Shah wrested the prime time slot with Yeh Jo Hai Zindagi. The anecdotes that Mahadevan squeezes in makes this book endearing: the show became so popular that the team dictated to the ministry what slot they wanted; Satish Shah was to play the part of the husband, but failed the looks test; the uniqueness of his character(s) – he played a different role in every episode –stole the show.
Before Yeh Joh Hai Zindagi, it was Hum Log that kept the great Indian family glued to their TV sets. The experimentation at DD continued with a variety of shows slotted for weekday prime time, till Ramayan was telecast, or as Mahadevan writes, till the “mytho pill” was served and “Sunday mornings assumed the mantle of a pilgrimage”.
Mahabharat took over the viewership of Ramayan, but not before a war in court. That BR Chopra hired celebrated Urdu poet and writer Rahi Masoom Raza to write the script for Mahabharat didn’t go down well with the officials at Doordarshan. “How could a Muslim write a Hindu epic?”
Mahadevan recalls the channel demanded a narration of the scripts and the Chopras grudgingly gave in, mentally prepared to quit the show if the scripts weren’t approved. “As Rahi sahab read out the first four episodes, SS Gill’s eyes virtually popped out. The writing took them by surprise. The green light was unanimous.”
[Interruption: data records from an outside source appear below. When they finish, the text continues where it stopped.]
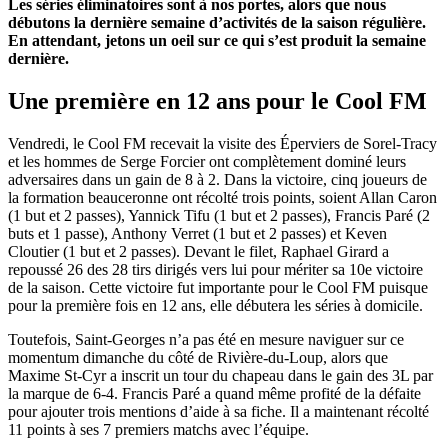
Les séries éliminatoires sont à nos portes, alors que nous
débutons la dernière semaine d’activités de la saison régulière.
En attendant, jetons un oeil sur ce qui s’est produit la semaine
dernière.
Une première en 12 ans pour le Cool FM
Vendredi, le Cool FM recevait la visite des Éperviers de Sorel-Tracy
et les hommes de Serge Forcier ont complètement dominé leurs
adversaires dans un gain de 8 à 2. Dans la victoire, cinq joueurs de
la formation beauceronne ont récolté trois points, soient Allan Caron
(1 but et 2 passes), Yannick Tifu (1 but et 2 passes), Francis Paré (2
buts et 1 passe), Anthony Verret (1 but et 2 passes) et Keven
Cloutier (1 but et 2 passes). Devant le filet, Raphael Girard a
repoussé 26 des 28 tirs dirigés vers lui pour mériter sa 10e victoire
de la saison. Cette victoire fut importante pour le Cool FM puisque
pour la première fois en 12 ans, elle débutera les séries à domicile.
Toutefois, Saint-Georges n’a pas été en mesure naviguer sur ce
momentum dimanche du côté de Rivière-du-Loup, alors que
Maxime St-Cyr a inscrit un tour du chapeau dans le gain des 3L par
la marque de 6-4. Francis Paré a quand même profité de la défaite
pour ajouter trois mentions d’aide à sa fiche. Il a maintenant récolté
11 points à ses 7 premiers matchs avec l’équipe.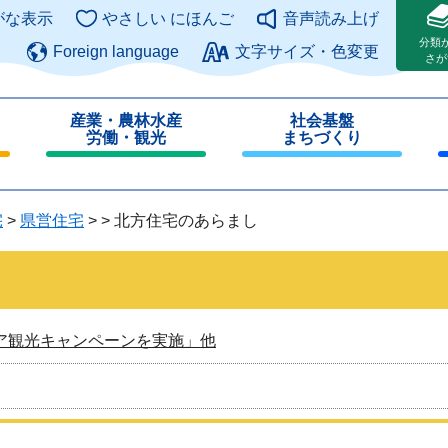
このページの本文へ
がな表示
やさしい にほんご
音声読み上げ
分類
Foreign language
文字サイズ・色変更
さが
産業・農林水産
社会基盤
労働・観光
まちづくり
閉
閉
じ
じ
る
る
宅
>
県営住宅
>
>
北方住宅のあらまし
ア観光キャンペーンを実施」他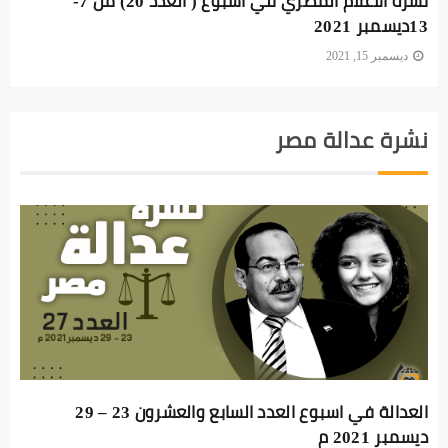
نشرة الاعلام المصري في أسبوع ( العدد 20) من 7-
13ديسمبر 2021
ديسمبر 15, 2021
نشرة عدالة مصر
العدالة في اسبوع العدد السابع والعشرون 23 – 29
ديسمبر 2021 م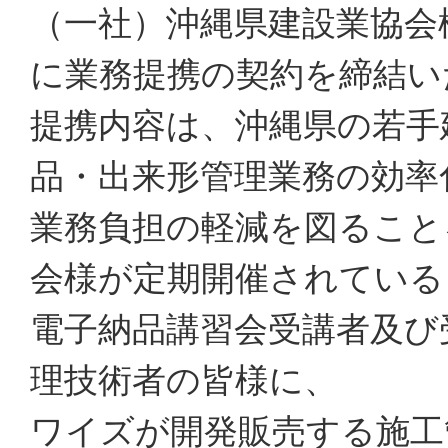
（一社）沖縄県建設業協会様
に業務提携の契約を締結い
提携内容は、沖縄県の若手
品・出来形管理業務の効率
業務負担の軽減を図ること
会様が定期開催されている
電子納品講習会受講者及び
理技術者の皆様に、
ワイズが開発販売する施工管理シ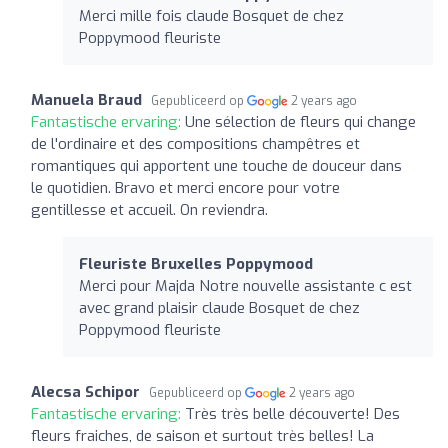
Merci mille fois claude Bosquet de chez
Poppymood fleuriste
Manuela Braud
Gepubliceerd op
2 years ago
Fantastische ervaring:
Une sélection de fleurs qui change
de l'ordinaire et des compositions champêtres et
romantiques qui apportent une touche de douceur dans
le quotidien. Bravo et merci encore pour votre
gentillesse et accueil. On reviendra.
Fleuriste Bruxelles Poppymood
Merci pour Majda Notre nouvelle assistante c est
avec grand plaisir claude Bosquet de chez
Poppymood fleuriste
Alecsa Schipor
Gepubliceerd op
2 years ago
Fantastische ervaring:
Très très belle découverte! Des
fleurs fraiches, de saison et surtout très belles! La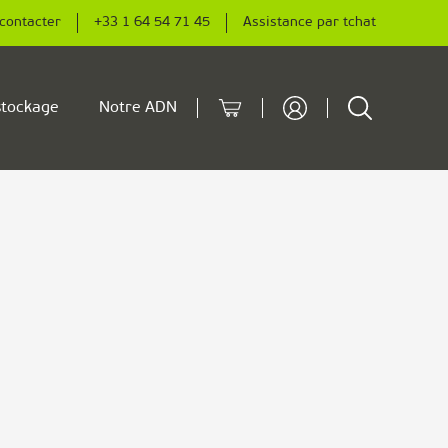
contacter
+33 1 64 54 71 45
Assistance par tchat
Cart
Rechercher
tockage
Notre ADN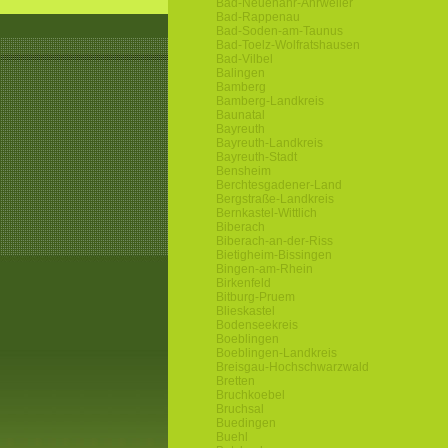
Bad-Neuenahr-Ahrweiler
Bad-Rappenau
Bad-Soden-am-Taunus
Bad-Toelz-Wolfratshausen
Bad-Vilbel
Balingen
Bamberg
Bamberg-Landkreis
Baunatal
Bayreuth
Bayreuth-Landkreis
Bayreuth-Stadt
Bensheim
Berchtesgadener-Land
Bergstraße-Landkreis
Bernkastel-Wittlich
Biberach
Biberach-an-der-Riss
Bietigheim-Bissingen
Bingen-am-Rhein
Birkenfeld
Bitburg-Pruem
Blieskastel
Bodenseekreis
Boeblingen
Boeblingen-Landkreis
Breisgau-Hochschwarzwald
Bretten
Bruchkoebel
Bruchsal
Buedingen
Buehl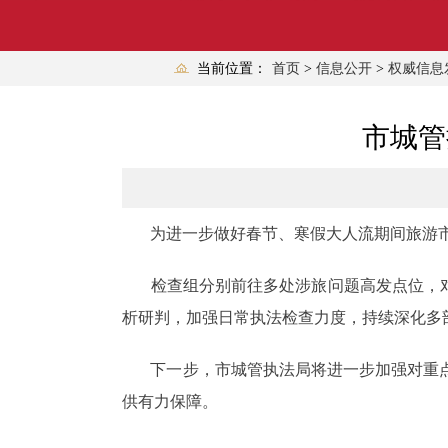
当前位置：
首页
>
信息公开
>
权威信息
市城管
为进一步做好春节、寒假大人流期间旅游市
检查组分别前往多处涉旅问题高发点位，对无
析研判，加强日常执法检查力度，持续深化多
下一步，市城管执法局将进一步加强对重点
供有力保障。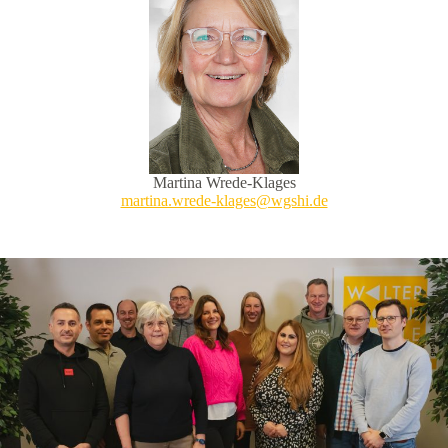
Martina Wrede-Klages
martina.wrede-klages@wgshi.de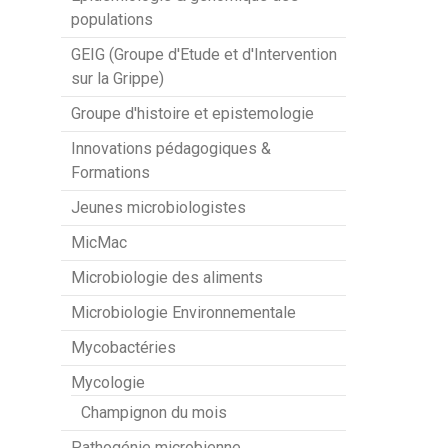
populations
GEIG (Groupe d'Etude et d'Intervention
sur la Grippe)
Groupe d'histoire et epistemologie
Innovations pédagogiques &
Formations
Jeunes microbiologistes
MicMac
Microbiologie des aliments
Microbiologie Environnementale
Mycobactéries
Mycologie
Champignon du mois
Pathogénie microbienne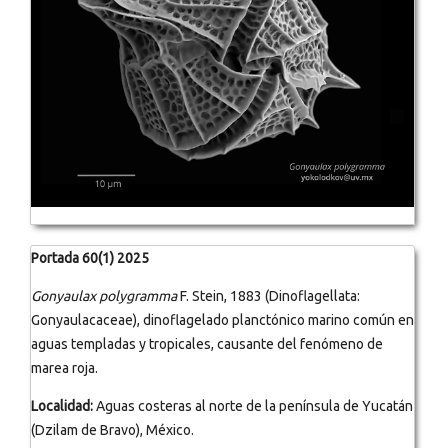
Portada 60(1) 2025
Gonyaulax polygramma
F. Stein, 1883 (Dinoflagellata:
Gonyaulacaceae), dinoflagelado planctónico marino común en
aguas templadas y tropicales, causante del fenómeno de
marea roja.
Localidad:
Aguas costeras al norte de la península de Yucatán
(Dzilam de Bravo), México.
The Mahabharat saga did not end here. When the show was slotted on air, the Vishwa Hindu Parishad sent a notice to the Chopras. However, when the Sangh saw the first episode, they sent a letter of apology. How times have changed!

By the early 1990s, there was a flurry of private channels and the most creative people had tired of chasing the babus at Doordarshan. Around the same time, Balaji Films made its debut. It shot to fame with the comedy show Hum Paanch (1995) and went on to do the saas-bahu serials, topping the TRP charts and setting the ball rolling on the “idiot box”.
The new millennium opened with reality shows such as Big Boss and Kaun Banega Crorepati – which changed television viewing. Popular shows were wrapped up unceremoniously and everyone made way for KBC. Several news channels, too, mushroomed around the same time, killing the evening newspaper and giving the “soap scriptwriters a run for their money”. The ground has become murkier since.
Mahadevan’s pinnacle of fame as an actor was his role as Pandit Purnaiya in The Sword of Tipu Sultan. He does a good job of taking the reader on this four-decade bumpy ride and has a way with words. However, sometimes his observations are a drag and one wishes that the book didn’t run into so many pages. The foreword by Hema Malini, whose Noopur Mahadevan directed, doesn’t gel with the tone of the book and is as much a put off as is all ghost writing.
Lamat R Hasan is an independent journalist. She lives in Delhi.